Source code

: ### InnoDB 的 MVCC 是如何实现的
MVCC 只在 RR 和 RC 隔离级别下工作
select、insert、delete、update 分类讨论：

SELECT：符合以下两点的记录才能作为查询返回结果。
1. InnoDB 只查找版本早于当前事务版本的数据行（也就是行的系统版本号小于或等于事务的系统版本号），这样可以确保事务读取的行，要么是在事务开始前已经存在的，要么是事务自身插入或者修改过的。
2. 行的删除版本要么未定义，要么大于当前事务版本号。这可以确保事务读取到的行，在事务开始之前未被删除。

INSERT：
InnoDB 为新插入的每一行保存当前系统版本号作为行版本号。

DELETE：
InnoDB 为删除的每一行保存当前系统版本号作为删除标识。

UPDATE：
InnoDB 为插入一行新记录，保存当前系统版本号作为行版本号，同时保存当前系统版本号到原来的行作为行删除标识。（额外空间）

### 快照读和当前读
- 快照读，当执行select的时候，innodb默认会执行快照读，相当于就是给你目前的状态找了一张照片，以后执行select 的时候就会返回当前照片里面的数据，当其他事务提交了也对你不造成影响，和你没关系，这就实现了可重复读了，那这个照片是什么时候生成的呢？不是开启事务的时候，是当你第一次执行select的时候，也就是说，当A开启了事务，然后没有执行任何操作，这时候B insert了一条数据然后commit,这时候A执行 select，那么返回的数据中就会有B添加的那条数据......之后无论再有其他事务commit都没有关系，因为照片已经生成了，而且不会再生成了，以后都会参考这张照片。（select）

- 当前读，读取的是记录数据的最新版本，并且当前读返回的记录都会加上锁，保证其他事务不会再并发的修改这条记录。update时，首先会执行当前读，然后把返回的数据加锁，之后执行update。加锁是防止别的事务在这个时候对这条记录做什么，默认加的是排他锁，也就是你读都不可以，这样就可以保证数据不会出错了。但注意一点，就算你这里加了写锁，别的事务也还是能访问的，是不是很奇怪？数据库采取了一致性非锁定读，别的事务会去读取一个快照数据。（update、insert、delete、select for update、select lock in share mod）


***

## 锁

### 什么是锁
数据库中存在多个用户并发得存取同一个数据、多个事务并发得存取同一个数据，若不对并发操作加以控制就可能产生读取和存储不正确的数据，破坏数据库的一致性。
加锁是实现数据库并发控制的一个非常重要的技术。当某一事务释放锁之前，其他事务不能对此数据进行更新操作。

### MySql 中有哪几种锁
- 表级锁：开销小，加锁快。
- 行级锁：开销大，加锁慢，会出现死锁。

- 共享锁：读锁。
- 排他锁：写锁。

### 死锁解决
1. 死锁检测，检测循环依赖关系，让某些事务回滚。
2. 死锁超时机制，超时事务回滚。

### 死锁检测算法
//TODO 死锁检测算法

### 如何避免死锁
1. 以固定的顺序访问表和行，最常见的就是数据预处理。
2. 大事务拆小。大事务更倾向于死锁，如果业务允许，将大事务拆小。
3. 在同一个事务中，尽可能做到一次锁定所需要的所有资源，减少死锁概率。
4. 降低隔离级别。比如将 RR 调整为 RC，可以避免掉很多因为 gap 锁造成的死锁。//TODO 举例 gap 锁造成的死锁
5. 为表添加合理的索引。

----------

#### [WORK ITEM]
Rewrite the data above, changing each "MVCC" to "multi-version concurrency control" and leaving everything else unchanged.

#### [TASK ANSWER]
Source code

: ### InnoDB 的 multi-version concurrency control 是如何实现的
multi-version concurrency control 只在 RR 和 RC 隔离级别下工作
select、insert、delete、update 分类讨论：

SELECT：符合以下两点的记录才能作为查询返回结果。
1. InnoDB 只查找版本早于当前事务版本的数据行（也就是行的系统版本号小于或等于事务的系统版本号），这样可以确保事务读取的行，要么是在事务开始前已经存在的，要么是事务自身插入或者修改过的。
2. 行的删除版本要么未定义，要么大于当前事务版本号。这可以确保事务读取到的行，在事务开始之前未被删除。

INSERT：
InnoDB 为新插入的每一行保存当前系统版本号作为行版本号。

DELETE：
InnoDB 为删除的每一行保存当前系统版本号作为删除标识。

UPDATE：
InnoDB 为插入一行新记录，保存当前系统版本号作为行版本号，同时保存当前系统版本号到原来的行作为行删除标识。（额外空间）

### 快照读和当前读
- 快照读，当执行select的时候，innodb默认会执行快照读，相当于就是给你目前的状态找了一张照片，以后执行select 的时候就会返回当前照片里面的数据，当其他事务提交了也对你不造成影响，和你没关系，这就实现了可重复读了，那这个照片是什么时候生成的呢？不是开启事务的时候，是当你第一次执行select的时候，也就是说，当A开启了事务，然后没有执行任何操作，这时候B insert了一条数据然后commit,这时候A执行 select，那么返回的数据中就会有B添加的那条数据......之后无论再有其他事务commit都没有关系，因为照片已经生成了，而且不会再生成了，以后都会参考这张照片。（select）

- 当前读，读取的是记录数据的最新版本，并且当前读返回的记录都会加上锁，保证其他事务不会再并发的修改这条记录。update时，首先会执行当前读，然后把返回的数据加锁，之后执行update。加锁是防止别的事务在这个时候对这条记录做什么，默认加的是排他锁，也就是你读都不可以，这样就可以保证数据不会出错了。但注意一点，就算你这里加了写锁，别的事务也还是能访问的，是不是很奇怪？数据库采取了一致性非锁定读，别的事务会去读取一个快照数据。（update、insert、delete、select for update、select lock in share mod）


***

## 锁

### 什么是锁
数据库中存在多个用户并发得存取同一个数据、多个事务并发得存取同一个数据，若不对并发操作加以控制就可能产生读取和存储不正确的数据，破坏数据库的一致性。
加锁是实现数据库并发控制的一个非常重要的技术。当某一事务释放锁之前，其他事务不能对此数据进行更新操作。

### MySql 中有哪几种锁
- 表级锁：开销小，加锁快。
- 行级锁：开销大，加锁慢，会出现死锁。

- 共享锁：读锁。
- 排他锁：写锁。

### 死锁解决
1. 死锁检测，检测循环依赖关系，让某些事务回滚。
2. 死锁超时机制，超时事务回滚。

### 死锁检测算法
//TODO 死锁检测算法

### 如何避免死锁
1. 以固定的顺序访问表和行，最常见的就是数据预处理。
2. 大事务拆小。大事务更倾向于死锁，如果业务允许，将大事务拆小。
3. 在同一个事务中，尽可能做到一次锁定所需要的所有资源，减少死锁概率。
4. 降低隔离级别。比如将 RR 调整为 RC，可以避免掉很多因为 gap 锁造成的死锁。//TODO 举例 gap 锁造成的死锁
5. 为表添加合理的索引。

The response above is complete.